Palindrome Number

Patrick Leaton
Published: March 6, 2021, 3:07 a.m.
Problem Description

Determine whether an integer is a palindrome. An integer is a palindrome when it reads the same backward as forward.

Follow up: Could you solve it without converting the integer to a string?

 

Example 1:

Input: x = 121
Output: true

Example 2:

Input: x = -121
Output: false
Explanation: From left to right, it reads -121. From right to left, it becomes 121-. Therefore it is not a palindrome.

Example 3:

Input: x = 10
Output: false
Explanation: Reads 01 from right to left. Therefore it is not a palindrome.

Example 4:

Input: x = -101
Output: false

Constraints:

  • -2^31 <= x <= 2^31 - 1

 

The description was taken from https://leetcode.com/problems/palindrome-number/.

Problem Solution

#O(N) Time, O(1) Space
class Solution:
    def isPalindrome(self, x: int) -> bool:
        if x < 0:
            return False
        result, input_int = 0, x
        while x != 0:
            result *= 10
            result += x%10
            x //= 10
        return input_int == result

Problem Explanation

If a number was a palindrome, then it would be the same going from left to right as it is going from right to left.  Meaning, its most significant digit to least significant digit ordering would be the same as its least significant digit to most significant digit ordering.

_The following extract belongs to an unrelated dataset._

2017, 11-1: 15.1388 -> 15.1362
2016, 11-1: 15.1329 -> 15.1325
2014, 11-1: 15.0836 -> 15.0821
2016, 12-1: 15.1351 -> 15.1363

Knowing this, we can create a new number and iteratively place within it each least significant digit from the input number it using the modulo and division operators.  Once the new number has been created, we will compare it to the input number.  If they are the same, then the number is a palindrome.

First off, If the input integer is less than zero then we will return false because a negative number cannot be a palindrome due to the starting negative sign.

        if x < 0:
            return False

 

Let's initialize our result integer and save the input number for comparison later.

        result, input_int = 0, x

 

While x is greater than zero, in each iteration, we will multiply the result by ten to set a placeholder.

Then, we will add the last digit of x to the result through modulo x by ten, so that we isolate the least significant base-ten digit.

We will then divide x by ten to chop off that least significant digit.

        while x != 0:
            result *= 10
            result += x%10
            x //= 10

 

Once we are out of the loop and have added each digit from the input to the result in a backward fashion, we will see if these two numbers are the same.

        return input_int == result